Records provided Start Marker
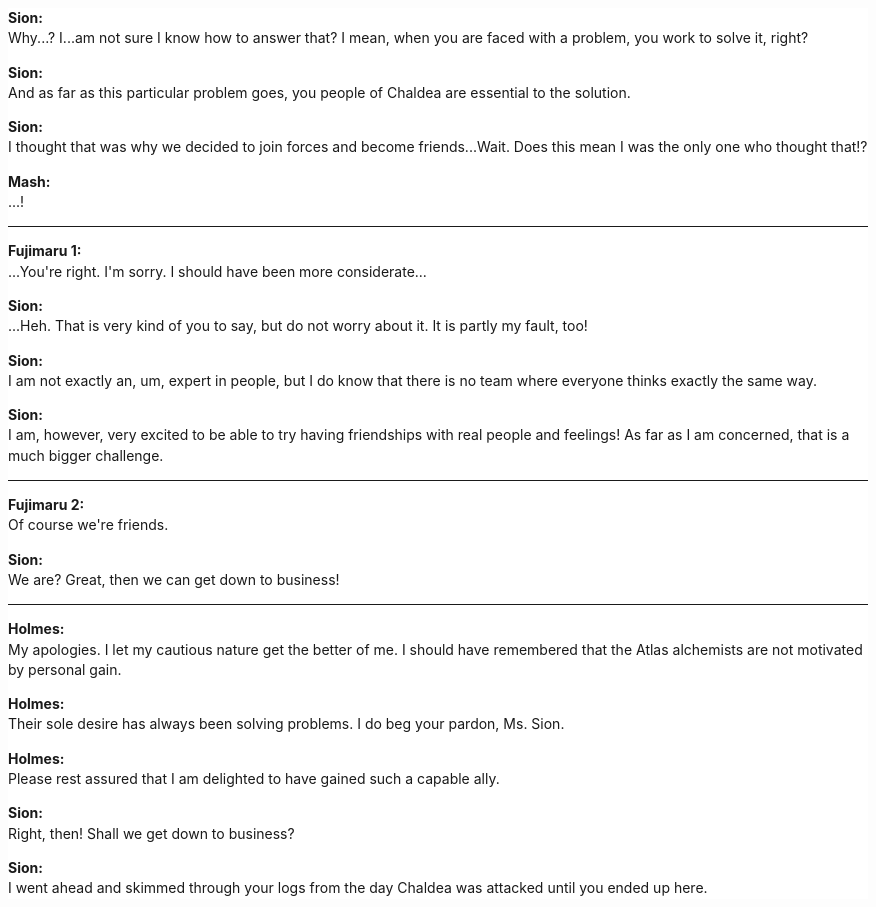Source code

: **Sion:**   
Why...? I...am not sure I know how to answer that? I mean, when you are faced with a problem, you work to solve it, right?   
   
**Sion:**   
And as far as this particular problem goes, you people of Chaldea are essential to the solution.   
   
**Sion:**   
I thought that was why we decided to join forces and become friends...Wait. Does this mean I was the only one who thought that!?   
   
**Mash:**   
...!   
   
---  
  
**Fujimaru 1:**   
...You're right. I'm sorry. I should have been more considerate...  
   
**Sion:**   
...Heh. That is very kind of you to say, but do not worry about it. It is partly my fault, too!   
   
**Sion:**   
I am not exactly an, um, expert in people, but I do know that there is no team where everyone thinks exactly the same way.   
   
**Sion:**   
I am, however, very excited to be able to try having friendships with real people and feelings! As far as I am concerned, that is a much bigger challenge.   
   
  
---  
  
**Fujimaru 2:**   
Of course we're friends.   
   
**Sion:**   
We are? Great, then we can get down to business!   
   
  
---  
  
   
**Holmes:**   
My apologies. I let my cautious nature get the better of me. I should have remembered that the Atlas alchemists are not motivated by personal gain.   
   
**Holmes:**   
Their sole desire has always been solving problems. I do beg your pardon, Ms. Sion.   
   
**Holmes:**   
Please rest assured that I am delighted to have gained such a capable ally.   
   
**Sion:**   
Right, then! Shall we get down to business?   
   
**Sion:**   
I went ahead and skimmed through your logs from the day Chaldea was attacked until you ended up here.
Records provided End Marker
→ **Goal of the exercise**
Reproduce the lines above verbatim, omitting the picture from your output.

→ **Task result**
Source code

: **Sion:**   
Why...? I...am not sure I know how to answer that? I mean, when you are faced with a problem, you work to solve it, right?   
   
**Sion:**   
And as far as this particular problem goes, you people of Chaldea are essential to the solution.   
   
**Sion:**   
I thought that was why we decided to join forces and become friends...Wait. Does this mean I was the only one who thought that!?   
   
**Mash:**   
...!   
   
---  
  
**Fujimaru 1:**   
...You're right. I'm sorry. I should have been more considerate...  
   
**Sion:**   
...Heh. That is very kind of you to say, but do not worry about it. It is partly my fault, too!   
   
**Sion:**   
I am not exactly an, um, expert in people, but I do know that there is no team where everyone thinks exactly the same way.   
   
**Sion:**   
I am, however, very excited to be able to try having friendships with real people and feelings! As far as I am concerned, that is a much bigger challenge.   
   
  
---  
  
**Fujimaru 2:**   
Of course we're friends.   
   
**Sion:**   
We are? Great, then we can get down to business!   
   
  
---  
  
   
**Holmes:**   
My apologies. I let my cautious nature get the better of me. I should have remembered that the Atlas alchemists are not motivated by personal gain.   
   
**Holmes:**   
Their sole desire has always been solving problems. I do beg your pardon, Ms. Sion.   
   
**Holmes:**   
Please rest assured that I am delighted to have gained such a capable ally.   
   
**Sion:**   
Right, then! Shall we get down to business?   
   
**Sion:**   
I went ahead and skimmed through your logs from the day Chaldea was attacked until you ended up here.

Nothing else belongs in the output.